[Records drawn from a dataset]
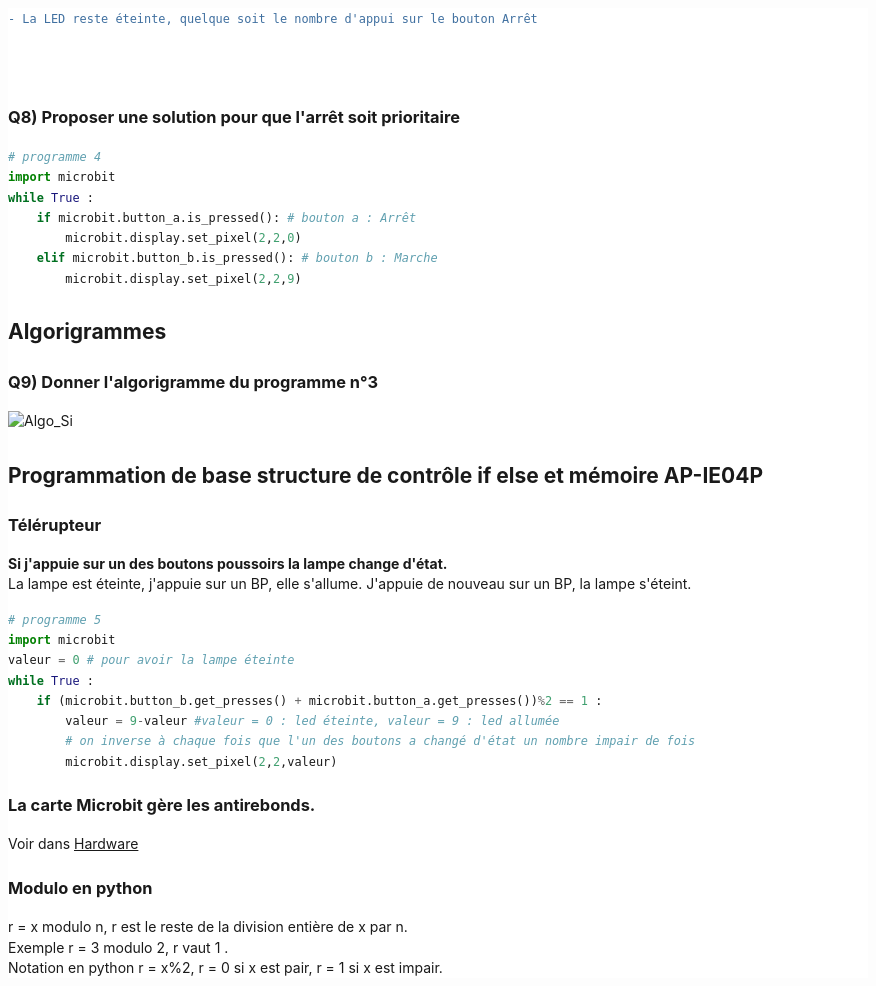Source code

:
 ```diff
- La LED reste éteinte, quelque soit le nombre d'appui sur le bouton Arrêt
```

<br/> <br/>

### Q8) Proposer une solution pour que l'arrêt soit prioritaire

```python
# programme 4
import microbit
while True :
    if microbit.button_a.is_pressed(): # bouton a : Arrêt
        microbit.display.set_pixel(2,2,0)
    elif microbit.button_b.is_pressed(): # bouton b : Marche
        microbit.display.set_pixel(2,2,9)
```

## Algorigrammes
### Q9) Donner l'algorigramme du programme n°3
![Algo_Si](Images/algo_si2_µB.svg)

## Programmation de base structure de contrôle if else et mémoire AP-IE04P
### Télérupteur

**Si j'appuie sur un des boutons poussoirs la lampe change d'état.**  
La lampe est éteinte, j'appuie sur un BP, elle s'allume. J'appuie de nouveau sur un BP, la lampe s'éteint.

```python
# programme 5
import microbit
valeur = 0 # pour avoir la lampe éteinte
while True :
    if (microbit.button_b.get_presses() + microbit.button_a.get_presses())%2 == 1 :
        valeur = 9-valeur #valeur = 0 : led éteinte, valeur = 9 : led allumée
        # on inverse à chaque fois que l'un des boutons a changé d'état un nombre impair de fois
        microbit.display.set_pixel(2,2,valeur)
```

### La carte Microbit gère les antirebonds.

Voir dans [Hardware](Hardware/microbit_hardware_V1-5.md)

### Modulo en python

r = x modulo n, r est le reste de la division entière de x par n.  
Exemple r = 3 modulo 2, r vaut 1 .  
Notation en python r = x%2, r = 0 si x est pair, r = 1 si x est impair.  
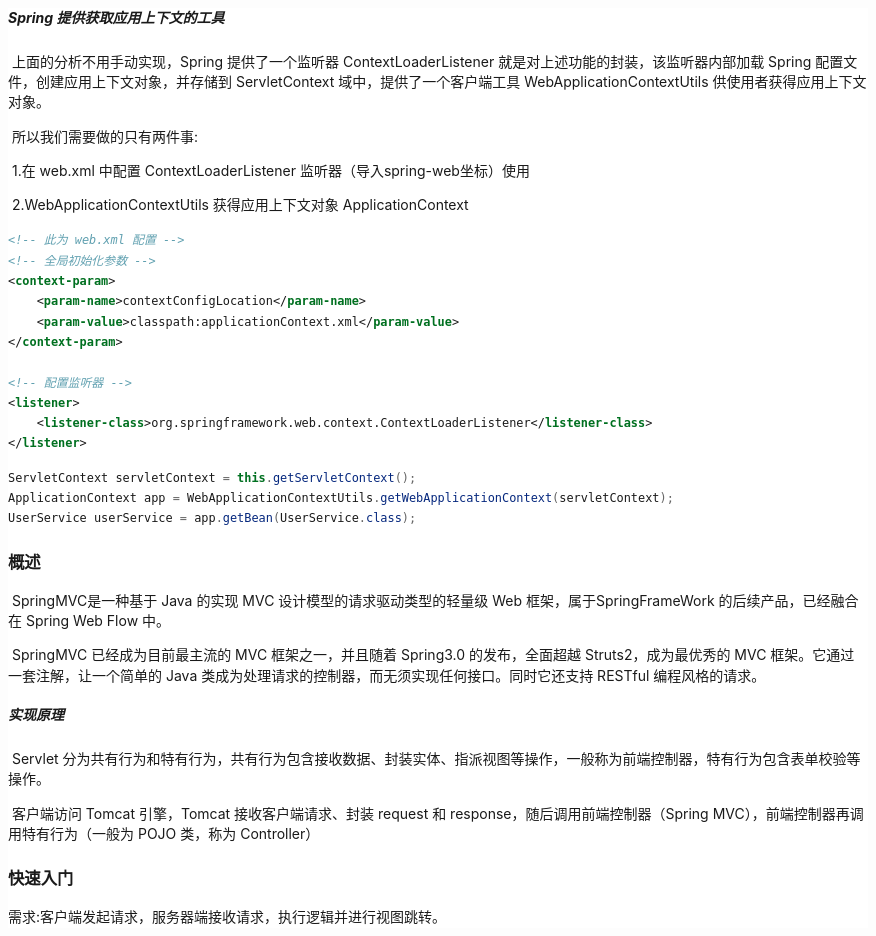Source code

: 


##### Spring 提供获取应用上下文的工具

​	上面的分析不用手动实现，Spring 提供了一个监听器 ContextLoaderListener 就是对上述功能的封装，该监听器内部加载 Spring 配置文件，创建应用上下文对象，并存储到 ServletContext 域中，提供了一个客户端工具 WebApplicationContextUtils 供使用者获得应用上下文对象。

​	所以我们需要做的只有两件事:

​		1.在 web.xml 中配置 ContextLoaderListener 监听器（导入spring-web坐标）使用

​		2.WebApplicationContextUtils 获得应用上下文对象 ApplicationContext



```xml
<!-- 此为 web.xml 配置 -->
<!-- 全局初始化参数 -->
<context-param>
    <param-name>contextConfigLocation</param-name>
    <param-value>classpath:applicationContext.xml</param-value>
</context-param>

<!-- 配置监听器 -->
<listener>
    <listener-class>org.springframework.web.context.ContextLoaderListener</listener-class>
</listener>
```

```java
ServletContext servletContext = this.getServletContext();
ApplicationContext app = WebApplicationContextUtils.getWebApplicationContext(servletContext);
UserService userService = app.getBean(UserService.class);
```



### 概述

​	SpringMVC是一种基于 Java 的实现 MVC 设计模型的请求驱动类型的轻量级 Web 框架，属于SpringFrameWork 的后续产品，已经融合在 Spring Web Flow 中。

​	SpringMVC 已经成为目前最主流的 MVC 框架之一，并且随着 Spring3.0 的发布，全面超越 Struts2，成为最优秀的 MVC 框架。它通过一套注解，让一个简单的 Java 类成为处理请求的控制器，而无须实现任何接口。同时它还支持 RESTful 编程风格的请求。



##### 实现原理

​	Servlet 分为共有行为和特有行为，共有行为包含接收数据、封装实体、指派视图等操作，一般称为前端控制器，特有行为包含表单校验等操作。

​	客户端访问 Tomcat 引擎，Tomcat 接收客户端请求、封装 request 和 response，随后调用前端控制器（Spring MVC），前端控制器再调用特有行为（一般为 POJO 类，称为 Controller）



### 快速入门

需求:客户端发起请求，服务器端接收请求，执行逻辑并进行视图跳转。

(Problem): Please print every record above exactly, but leave the pictures out.

(Solution to this exercise):
Source code

:
 ```diff
- La LED reste éteinte, quelque soit le nombre d'appui sur le bouton Arrêt
```

<br/> <br/>

### Q8) Proposer une solution pour que l'arrêt soit prioritaire

```python
# programme 4
import microbit
while True :
    if microbit.button_a.is_pressed(): # bouton a : Arrêt
        microbit.display.set_pixel(2,2,0)
    elif microbit.button_b.is_pressed(): # bouton b : Marche
        microbit.display.set_pixel(2,2,9)
```

## Algorigrammes
### Q9) Donner l'algorigramme du programme n°3
![Algo_Si](Images/algo_si2_µB.svg)

## Programmation de base structure de contrôle if else et mémoire AP-IE04P
### Télérupteur

**Si j'appuie sur un des boutons poussoirs la lampe change d'état.**  
La lampe est éteinte, j'appuie sur un BP, elle s'allume. J'appuie de nouveau sur un BP, la lampe s'éteint.

```python
# programme 5
import microbit
valeur = 0 # pour avoir la lampe éteinte
while True :
    if (microbit.button_b.get_presses() + microbit.button_a.get_presses())%2 == 1 :
        valeur = 9-valeur #valeur = 0 : led éteinte, valeur = 9 : led allumée
        # on inverse à chaque fois que l'un des boutons a changé d'état un nombre impair de fois
        microbit.display.set_pixel(2,2,valeur)
```

### La carte Microbit gère les antirebonds.

Voir dans [Hardware](Hardware/microbit_hardware_V1-5.md)

### Modulo en python

r = x modulo n, r est le reste de la division entière de x par n.  
Exemple r = 3 modulo 2, r vaut 1 .  
Notation en python r = x%2, r = 0 si x est pair, r = 1 si x est impair.  
Source code

: 


##### Spring 提供获取应用上下文的工具

​	上面的分析不用手动实现，Spring 提供了一个监听器 ContextLoaderListener 就是对上述功能的封装，该监听器内部加载 Spring 配置文件，创建应用上下文对象，并存储到 ServletContext 域中，提供了一个客户端工具 WebApplicationContextUtils 供使用者获得应用上下文对象。

​	所以我们需要做的只有两件事:

​		1.在 web.xml 中配置 ContextLoaderListener 监听器（导入spring-web坐标）使用

​		2.WebApplicationContextUtils 获得应用上下文对象 ApplicationContext



```xml
<!-- 此为 web.xml 配置 -->
<!-- 全局初始化参数 -->
<context-param>
    <param-name>contextConfigLocation</param-name>
    <param-value>classpath:applicationContext.xml</param-value>
</context-param>

<!-- 配置监听器 -->
<listener>
    <listener-class>org.springframework.web.context.ContextLoaderListener</listener-class>
</listener>
```

```java
ServletContext servletContext = this.getServletContext();
ApplicationContext app = WebApplicationContextUtils.getWebApplicationContext(servletContext);
UserService userService = app.getBean(UserService.class);
```



### 概述

​	SpringMVC是一种基于 Java 的实现 MVC 设计模型的请求驱动类型的轻量级 Web 框架，属于SpringFrameWork 的后续产品，已经融合在 Spring Web Flow 中。

​	SpringMVC 已经成为目前最主流的 MVC 框架之一，并且随着 Spring3.0 的发布，全面超越 Struts2，成为最优秀的 MVC 框架。它通过一套注解，让一个简单的 Java 类成为处理请求的控制器，而无须实现任何接口。同时它还支持 RESTful 编程风格的请求。



##### 实现原理

​	Servlet 分为共有行为和特有行为，共有行为包含接收数据、封装实体、指派视图等操作，一般称为前端控制器，特有行为包含表单校验等操作。

​	客户端访问 Tomcat 引擎，Tomcat 接收客户端请求、封装 request 和 response，随后调用前端控制器（Spring MVC），前端控制器再调用特有行为（一般为 POJO 类，称为 Controller）



### 快速入门

需求:客户端发起请求，服务器端接收请求，执行逻辑并进行视图跳转。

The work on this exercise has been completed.